Provided records:
━━━━━━
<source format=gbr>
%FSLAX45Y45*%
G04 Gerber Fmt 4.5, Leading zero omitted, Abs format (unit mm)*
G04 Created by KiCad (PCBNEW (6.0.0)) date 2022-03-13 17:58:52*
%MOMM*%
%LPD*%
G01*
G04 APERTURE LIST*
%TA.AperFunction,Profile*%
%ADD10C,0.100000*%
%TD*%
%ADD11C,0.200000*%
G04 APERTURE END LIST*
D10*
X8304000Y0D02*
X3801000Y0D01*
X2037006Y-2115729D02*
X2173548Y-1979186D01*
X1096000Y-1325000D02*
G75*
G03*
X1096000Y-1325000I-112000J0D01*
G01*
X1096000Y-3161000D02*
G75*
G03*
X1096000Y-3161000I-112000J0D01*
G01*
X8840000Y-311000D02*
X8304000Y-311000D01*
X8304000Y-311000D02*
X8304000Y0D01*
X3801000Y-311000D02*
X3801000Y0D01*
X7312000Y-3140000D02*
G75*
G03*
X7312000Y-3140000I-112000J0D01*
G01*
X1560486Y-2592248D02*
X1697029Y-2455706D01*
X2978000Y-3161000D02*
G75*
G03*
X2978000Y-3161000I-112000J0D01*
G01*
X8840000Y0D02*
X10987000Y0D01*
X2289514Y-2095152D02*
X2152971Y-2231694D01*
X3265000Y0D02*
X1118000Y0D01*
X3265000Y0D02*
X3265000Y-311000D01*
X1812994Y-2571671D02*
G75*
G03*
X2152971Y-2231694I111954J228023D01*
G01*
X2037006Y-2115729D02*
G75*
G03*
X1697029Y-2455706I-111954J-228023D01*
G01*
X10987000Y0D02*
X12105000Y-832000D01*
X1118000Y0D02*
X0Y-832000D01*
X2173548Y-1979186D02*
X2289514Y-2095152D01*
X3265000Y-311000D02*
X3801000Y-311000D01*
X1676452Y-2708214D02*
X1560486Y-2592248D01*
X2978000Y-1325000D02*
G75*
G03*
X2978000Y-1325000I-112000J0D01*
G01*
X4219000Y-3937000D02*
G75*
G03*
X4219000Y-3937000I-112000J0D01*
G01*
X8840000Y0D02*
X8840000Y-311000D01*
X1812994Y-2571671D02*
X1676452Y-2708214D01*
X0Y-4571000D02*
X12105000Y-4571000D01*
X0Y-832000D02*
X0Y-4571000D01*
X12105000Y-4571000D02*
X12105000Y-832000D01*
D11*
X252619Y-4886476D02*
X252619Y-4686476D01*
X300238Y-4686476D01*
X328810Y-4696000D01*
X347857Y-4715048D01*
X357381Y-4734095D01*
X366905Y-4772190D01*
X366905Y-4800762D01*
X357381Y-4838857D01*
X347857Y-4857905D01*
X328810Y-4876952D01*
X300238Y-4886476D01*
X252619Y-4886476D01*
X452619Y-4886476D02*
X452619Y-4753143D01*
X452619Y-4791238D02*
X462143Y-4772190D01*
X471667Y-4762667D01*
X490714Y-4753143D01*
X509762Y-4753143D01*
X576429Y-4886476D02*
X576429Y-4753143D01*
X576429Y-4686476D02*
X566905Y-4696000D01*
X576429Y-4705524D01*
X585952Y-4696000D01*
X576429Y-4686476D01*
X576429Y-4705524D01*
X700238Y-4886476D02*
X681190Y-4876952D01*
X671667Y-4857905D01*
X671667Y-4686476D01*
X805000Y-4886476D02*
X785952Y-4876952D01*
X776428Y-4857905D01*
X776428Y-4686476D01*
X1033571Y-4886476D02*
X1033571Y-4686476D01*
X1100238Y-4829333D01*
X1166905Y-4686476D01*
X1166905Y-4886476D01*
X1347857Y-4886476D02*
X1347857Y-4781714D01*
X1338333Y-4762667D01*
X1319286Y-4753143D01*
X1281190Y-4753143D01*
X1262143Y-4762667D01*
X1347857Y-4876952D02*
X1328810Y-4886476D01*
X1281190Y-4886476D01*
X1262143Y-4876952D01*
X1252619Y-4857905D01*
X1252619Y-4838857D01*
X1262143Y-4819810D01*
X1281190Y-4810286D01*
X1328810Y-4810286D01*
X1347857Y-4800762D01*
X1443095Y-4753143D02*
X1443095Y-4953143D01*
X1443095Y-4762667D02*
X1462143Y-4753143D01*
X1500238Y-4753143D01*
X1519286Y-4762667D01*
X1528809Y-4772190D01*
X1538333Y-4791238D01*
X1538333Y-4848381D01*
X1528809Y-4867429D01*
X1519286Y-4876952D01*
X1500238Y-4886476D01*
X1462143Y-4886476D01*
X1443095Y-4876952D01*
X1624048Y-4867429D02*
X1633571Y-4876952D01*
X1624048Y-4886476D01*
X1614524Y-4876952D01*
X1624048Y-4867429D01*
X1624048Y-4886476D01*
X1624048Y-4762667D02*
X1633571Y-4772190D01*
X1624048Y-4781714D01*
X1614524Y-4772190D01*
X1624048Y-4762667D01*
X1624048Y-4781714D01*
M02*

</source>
━━━━━━
Exercise details:
Print the lines above from the one with "X0Y-4571000D02*" through the one with "X1443095Y-4762667D02*", both included, exactly as written and nothing more.

Exercise answer:
X0Y-4571000D02*
X12105000Y-4571000D01*
X0Y-832000D02*
X0Y-4571000D01*
X12105000Y-4571000D02*
X12105000Y-832000D01*
D11*
X252619Y-4886476D02*
X252619Y-4686476D01*
X300238Y-4686476D01*
X328810Y-4696000D01*
X347857Y-4715048D01*
X357381Y-4734095D01*
X366905Y-4772190D01*
X366905Y-4800762D01*
X357381Y-4838857D01*
X347857Y-4857905D01*
X328810Y-4876952D01*
X300238Y-4886476D01*
X252619Y-4886476D01*
X452619Y-4886476D02*
X452619Y-4753143D01*
X452619Y-4791238D02*
X462143Y-4772190D01*
X471667Y-4762667D01*
X490714Y-4753143D01*
X509762Y-4753143D01*
X576429Y-4886476D02*
X576429Y-4753143D01*
X576429Y-4686476D02*
X566905Y-4696000D01*
X576429Y-4705524D01*
X585952Y-4696000D01*
X576429Y-4686476D01*
X576429Y-4705524D01*
X700238Y-4886476D02*
X681190Y-4876952D01*
X671667Y-4857905D01*
X671667Y-4686476D01*
X805000Y-4886476D02*
X785952Y-4876952D01*
X776428Y-4857905D01*
X776428Y-4686476D01*
X1033571Y-4886476D02*
X1033571Y-4686476D01*
X1100238Y-4829333D01*
X1166905Y-4686476D01*
X1166905Y-4886476D01*
X1347857Y-4886476D02*
X1347857Y-4781714D01*
X1338333Y-4762667D01*
X1319286Y-4753143D01*
X1281190Y-4753143D01*
X1262143Y-4762667D01*
X1347857Y-4876952D02*
X1328810Y-4886476D01*
X1281190Y-4886476D01*
X1262143Y-4876952D01*
X1252619Y-4857905D01*
X1252619Y-4838857D01*
X1262143Y-4819810D01*
X1281190Y-4810286D01*
X1328810Y-4810286D01*
X1347857Y-4800762D01*
X1443095Y-4753143D02*
X1443095Y-4953143D01*
X1443095Y-4762667D02*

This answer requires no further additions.